Dog ban enforcement needed

White-bellied sea eagle

It has been rather cool for the beginning of summer, which has been quite lovely.

Despite this, the farm fields are drying out, and I am having to water my vegetable patch regularly.

My highlight of the fortnight was a lovely trip to Western Treatment Plant with Tom Fletcher. The ‘Poo Farm’ has been closed for most of the year due to the pandemic, so it was just wonderful to see Lake Borrie once again.

The highlights were spotting a pair of white-bellied sea eagles, a small flock of bar-tailed and black-tailed godwits, and pied oystercatchers wandering past the birdhide.

I stopped at Blue Rocks at the end of 13th Beach one day on my way to work. I saw about 30 red-necked stints, which are small (17cm in length) migratory shorebirds. One of these birds had a blue leg flag, and when I looked at my leg flag book this indicates that the flag was applied in Japan.

I received an email from Ocean Grove local Chrissy, who along with her partner George, visit Blue Rocks regularly. They have been appalled at the regular flouting of the no dog ban in that area. They witnessed horse riders on that beach recently and duly reported them (as they have reported the recalcitrant dog owners).

George and Chrissy are in ongoing discussions with Barwon Coast, COGG, Birdlife etc about efforts to tighten up enforcement of the dog ban. I think people who love seeing the migratory shorebirds appreciate the precarious and fragile state that they are in and the struggles for survival that they face. If a sign says ‘No Dogs’ that means ‘No Dogs’. Please take the furry friends elsewhere where there are no signs.

I also spotted a pair of black-fronted dotterel at Hospital Swamp (so I’m looking for a few chicks to eventuate soon). Also at Hospital Swamp I saw two newly fledged brown falcons. The juvenile brown falcon resembles dark adult birds, but have less obvious barring on the tail, and a buff-yellow colour on the face, throat and nape of the neck.

I received an email from Susanne, who has a lovely property in Wallington. She has a pair of superb fairy wrens living in the shrubs at her front door. Susanne thinks that these birds are in serious courting mode, as they twitter away, jumping all over each other, and preen each other. She also has nankeen night herons perching and calling in a tree in her front yard.

There’s also been sad news from our beaches with none of the hooded plover chicks from the Ocean Grove spit and 13th Beach (five chicks in total) lasting more than a few days before they were taken by predators. It has been tough for the hoodies as volunteers have not actually been able to police the habitat areas due to COVID-19 restrictions.

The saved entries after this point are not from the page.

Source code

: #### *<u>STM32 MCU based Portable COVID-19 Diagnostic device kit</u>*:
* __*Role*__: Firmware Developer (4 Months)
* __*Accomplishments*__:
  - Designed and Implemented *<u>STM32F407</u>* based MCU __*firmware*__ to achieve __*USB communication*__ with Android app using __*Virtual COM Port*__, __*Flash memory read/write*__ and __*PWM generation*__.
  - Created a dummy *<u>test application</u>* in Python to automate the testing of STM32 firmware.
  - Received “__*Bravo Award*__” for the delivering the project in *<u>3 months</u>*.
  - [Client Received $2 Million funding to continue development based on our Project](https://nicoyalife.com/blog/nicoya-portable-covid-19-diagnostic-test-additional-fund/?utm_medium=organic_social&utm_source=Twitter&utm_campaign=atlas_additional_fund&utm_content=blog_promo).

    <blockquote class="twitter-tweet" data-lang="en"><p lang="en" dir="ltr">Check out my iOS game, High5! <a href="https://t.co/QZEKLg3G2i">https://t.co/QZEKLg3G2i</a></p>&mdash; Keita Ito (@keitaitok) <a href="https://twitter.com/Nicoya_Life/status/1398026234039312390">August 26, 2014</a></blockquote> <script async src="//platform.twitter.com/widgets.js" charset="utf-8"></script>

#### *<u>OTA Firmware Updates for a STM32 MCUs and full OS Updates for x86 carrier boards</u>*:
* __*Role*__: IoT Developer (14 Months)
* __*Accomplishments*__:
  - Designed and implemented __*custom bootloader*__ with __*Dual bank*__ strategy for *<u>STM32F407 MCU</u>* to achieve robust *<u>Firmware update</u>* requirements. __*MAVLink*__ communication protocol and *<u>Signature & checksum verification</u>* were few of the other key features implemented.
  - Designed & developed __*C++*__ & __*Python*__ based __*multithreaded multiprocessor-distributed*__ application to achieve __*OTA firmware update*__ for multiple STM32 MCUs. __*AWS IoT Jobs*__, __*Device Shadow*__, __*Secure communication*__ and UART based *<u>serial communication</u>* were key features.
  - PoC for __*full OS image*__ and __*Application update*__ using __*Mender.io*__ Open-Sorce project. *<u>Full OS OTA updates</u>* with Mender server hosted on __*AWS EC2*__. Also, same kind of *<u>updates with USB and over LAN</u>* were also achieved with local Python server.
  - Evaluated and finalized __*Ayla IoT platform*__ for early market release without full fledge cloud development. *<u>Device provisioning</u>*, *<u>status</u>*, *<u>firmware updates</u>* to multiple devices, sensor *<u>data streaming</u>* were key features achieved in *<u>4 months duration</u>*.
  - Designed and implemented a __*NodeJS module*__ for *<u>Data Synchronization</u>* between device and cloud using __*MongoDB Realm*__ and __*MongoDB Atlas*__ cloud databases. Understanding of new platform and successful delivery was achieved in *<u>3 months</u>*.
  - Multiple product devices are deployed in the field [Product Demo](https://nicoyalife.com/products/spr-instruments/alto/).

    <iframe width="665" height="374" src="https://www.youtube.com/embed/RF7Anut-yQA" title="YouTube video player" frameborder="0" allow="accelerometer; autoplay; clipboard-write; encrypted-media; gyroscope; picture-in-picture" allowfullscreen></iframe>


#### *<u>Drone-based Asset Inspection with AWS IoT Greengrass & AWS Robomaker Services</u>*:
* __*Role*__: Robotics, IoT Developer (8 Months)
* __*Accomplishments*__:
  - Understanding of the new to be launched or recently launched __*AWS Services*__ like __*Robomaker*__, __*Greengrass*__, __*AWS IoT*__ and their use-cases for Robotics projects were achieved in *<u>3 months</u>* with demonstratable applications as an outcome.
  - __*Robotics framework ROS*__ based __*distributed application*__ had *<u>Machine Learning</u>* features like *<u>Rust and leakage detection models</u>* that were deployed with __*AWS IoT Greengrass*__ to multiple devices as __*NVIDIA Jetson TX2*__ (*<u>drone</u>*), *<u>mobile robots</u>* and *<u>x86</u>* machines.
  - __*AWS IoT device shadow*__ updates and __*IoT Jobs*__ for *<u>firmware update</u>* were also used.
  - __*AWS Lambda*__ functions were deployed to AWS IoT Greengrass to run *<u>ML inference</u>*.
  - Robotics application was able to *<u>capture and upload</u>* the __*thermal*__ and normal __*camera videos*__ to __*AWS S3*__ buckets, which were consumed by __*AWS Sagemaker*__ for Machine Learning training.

Signs to alert beach goers about the presence of the chicks were put in place and it was noticed that many people just walked past the signs and ignored them. Hopefully volunteers will be able to help the hoodies soon.

I visited The Hive gallery in Ocean Grove to view the incredible exhibition of bird art by Richard Weatherly, OAM. I also purchased Richard’s new book, entitled ‘A Brush with Birds’. Richard has spent more than 50 years observing birds and their natural habitats around the world, from Antarctica to Zimbabwe to New Guinea, Australia and America. The exhibition was outstanding, and the book is a must for many Christmas stockings. I was honoured to have my book signed by the artist himself.

I was very lucky to see a small flock of little lorikeets and purple-crowned lorikeets in Woodlands in Ocean Grove. I was able to photograph them to identify the birds, but they were high up in the yellow gums. I would like to thank Pete and Chris who live in Woodlands for the ‘heads up’ that these birds were around.